Willie Doherty – Without Trace – Zurich

Willie Doherty’s latest body of work focuses on the sense of alienation to be found in Zurich’s peripheral spaces. Martin Jaeggi assesses the photographs and video.

The ten photographs in the first room of Willie Doherty’s exhibition Without Trace seem both strangely immediate and familiar. They are all views of Zurich’s snow-covered outskirts in winter, the season that has just passed. They were taken on several visits to Zurich that Doherty undertook in recent months, an unusual move for an artist whose work has mostly focused on his native Northern Ireland. And although locals will easily recognize some locations, in particular those taken near the two rivers that run through the city, the large-format prints also look like they could have been taken anywhere in continental Europe. The peripheral places they show seem generic and anonymous—the snow-covered bank of river, concrete modernist buildings, a highway overpass in the woods, a panoramic view of the city on a grey day, dish antennas next to some modular temporary housing. The sky, save for one image, is gray, the light even and fallow. The snow eliminates details and colors, making the sites even more indeterminate. The strict composition of the photographs, often emphasizing a central perspective, underlines their severity. This seems to be a documentary series about the margins of the city where the built environment and nature intersect, often in a jarring contrast.

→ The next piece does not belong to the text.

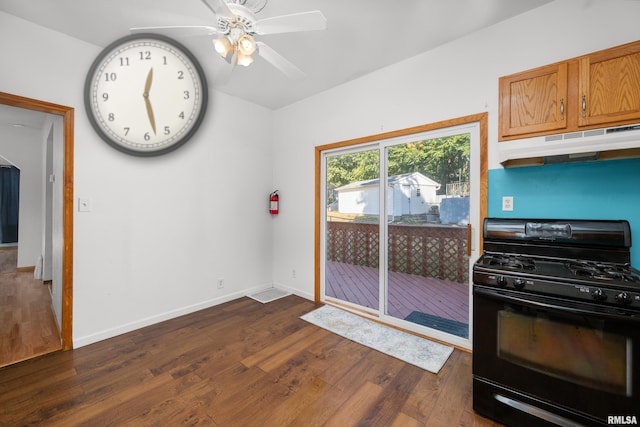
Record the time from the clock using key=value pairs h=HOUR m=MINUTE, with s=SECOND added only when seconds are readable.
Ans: h=12 m=28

The wall-size video projection in the second room cunningly transforms this first impression. The video includes views similar to those in the photographs, yet the temporality of the moving images makes the sites appear more still, more forlorn. A female voice with strong foreign accent, seemingly Eastern European, tells the story of a man who had decided to spend a winter in Zurich. It’s not the photographer, as the viewer might have surmised, but instead a construction worker who has disappeared without any trace on the morning of December 12. A number of notebooks found in his apartment indicate that he felt increasingly isolated in the city. The narrator intones, “He had given up his construction job and spent his days wandering,” and he seems to have spent most of his time in places like those shown in the photographs and the video. An increasing sense of paranoia and dread had gripped him. He had sensed that the city harbored dreadful secrets, and only the rivers and the snow offered him solace. One day, he simply disappeared. The video ends with views of a frozen lake in the woods, while the woman relates that she dreamt “last night” that his corpse was lying in a frozen lake, waiting to be uncovered by the spring sun.

Doherty_Without_Trace_Installation_View_2_620; color photograph

Willie Doherty, Without Traces, 2013. Installation view at Peter Kilchmann, Zurich. Courtesy of the artist and Peter Kilchmann, Zurich.

Doherty used a similar combination of landscape views and a voice-over narration in his video Secretion (2012), presented last summer at Documenta 13. It showed decrepit industrial landscapes near Kassel, while the voice-over told the similarly Poe-like story of a former concentration-camp warden who is killed, some years after World War II, by the seepage of human remains into the drinking water, destroying his body in the form of fungal spores. Both works examine the traces of the past harbored by industrial landscapes, and the alienation they induce. The photographs in Without Traces add yet another layer of complexity to Doherty’s dense docu-fictions. At the outset, they appear to be rather straight-on documentary images. Seeing them a second time, after encountering the video projection, they are imbued with the construction worker’s narrative. They appear to show Doherty’s retracing of the construction worker’s fatal stay in Zurich. Indeed, these might be the photographs the anonymous worker would have taken himself. Doherty’s adroit manipulation of our perception points to the inherent malleability of photographic images whose content is easily twisted by additional information. A paranoia similar to the one experienced by the story’s construction worker begins to haunt the viewer, who acutely experiences how easily she may be manipulated. The images are indeed not what they seem—just like the city that refuses to yield its dreadful secrets.

Martin Jaeggi is an independent writer and curator. He writes frequently about photography and contemporary art and teaches in the photography department of the Zurich University of the Arts.

Willie Doherty’s exhibition remains on view at Peter Kilchmann, Zurich, until April 13.